Enjoy the pre-I/O goodies !

Thomas Ahle: Deepmind won the moment LLMs became about RL.

Gallabytes: new gemini is crazy fast. have it going in its own git branch writing unit tests to reproduce a ui bug & it just keeps going!

Gallabytes: they finally fixed the “I’ll edit that file for you” bug! max mode Gemini is great at iterative debugging now.

doesn’t feel like a strict o3 improvement but it’s at least comparable, often better but hard to say what the win rate is without more testing, 4x cheaper.

Sully: new gemini is pretty good at coding.

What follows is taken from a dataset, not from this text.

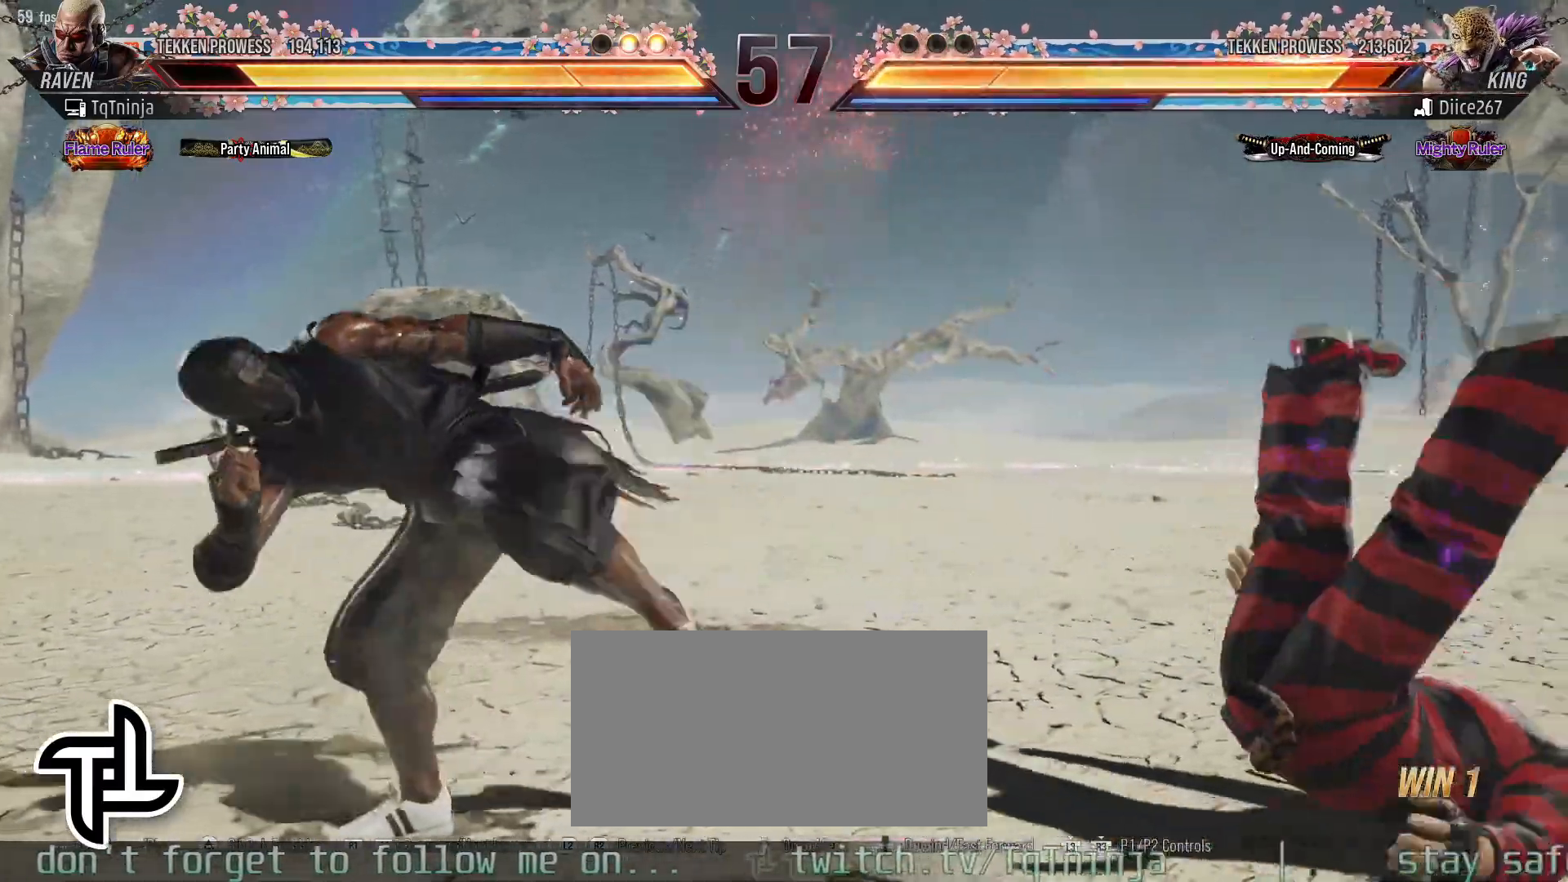
{"dt_ms": 500, "buttons": [], "left_stick": "center", "events": [[83, "left_stick", "left"], [150, "left_stick", "right"], [233, "left_stick", "center"], [283, "left_stick", "right"], [367, "CIRCLE", "down"], [433, "CIRCLE", "up"], [467, "left_stick", "center"]]}
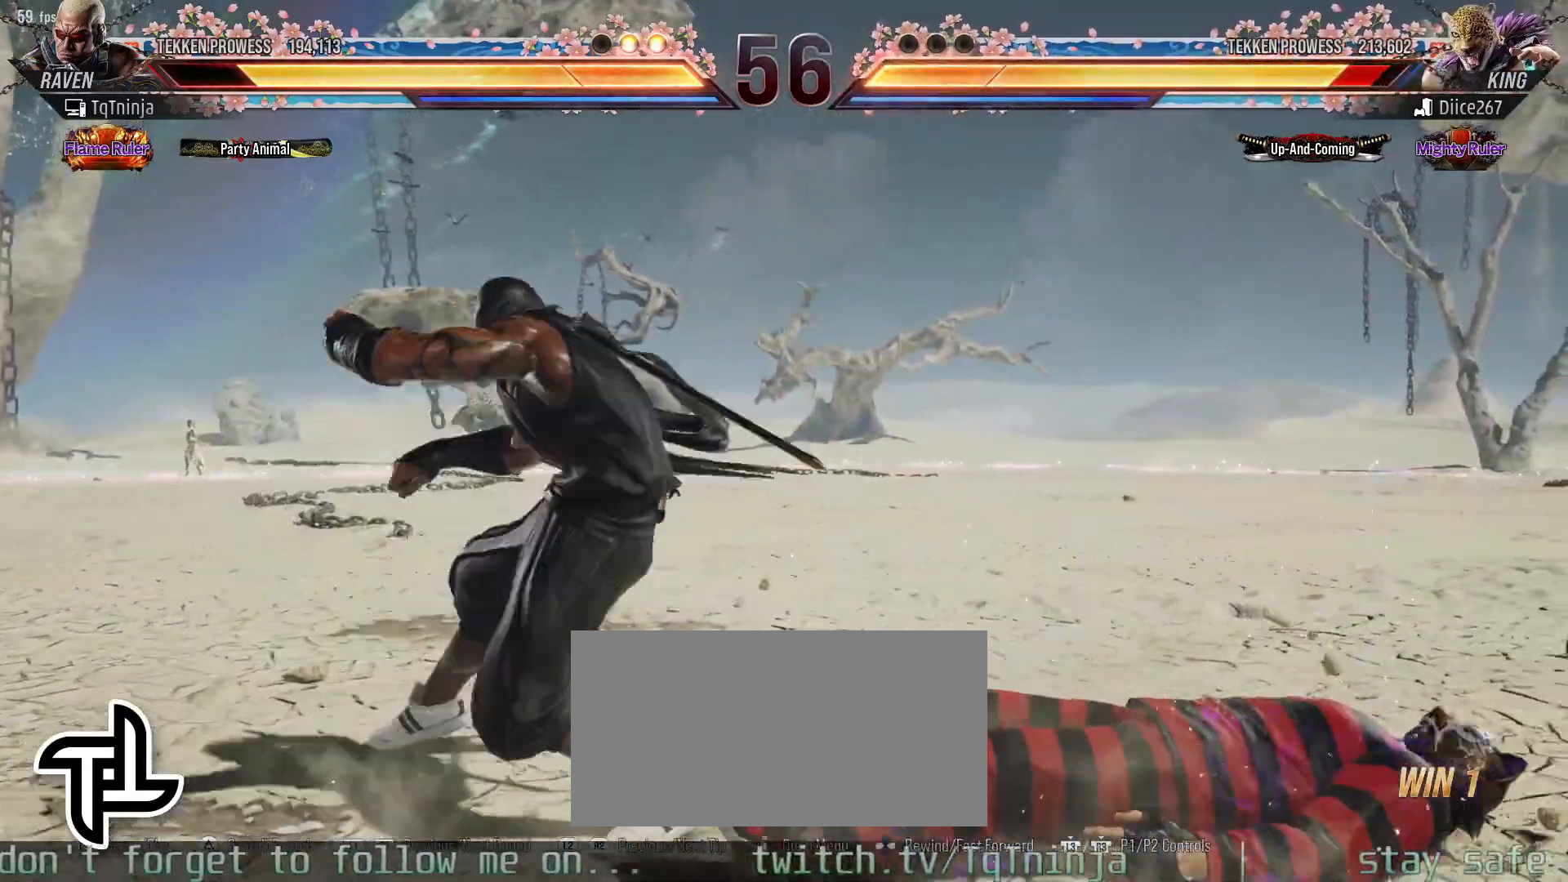
{"dt_ms": 500, "buttons": [], "left_stick": "left", "events": [[433, "left_stick", "left"]]}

was able to 1 shot what old gemini/claude couldn’t

That jumps it from ~80 behind to ~70 ahead of previously first place Sonnet 3.7. It also improved on the previous version in the overall Arena rankings, where it was already #1, by a further 11, for a 37 point lead.

But… do the math on that. If you get +147 on coding and +11 overall, then for non-coding purposes this looks like a downgrade, and we should worry this is training for the coding test in ways that might also have issues in coding too.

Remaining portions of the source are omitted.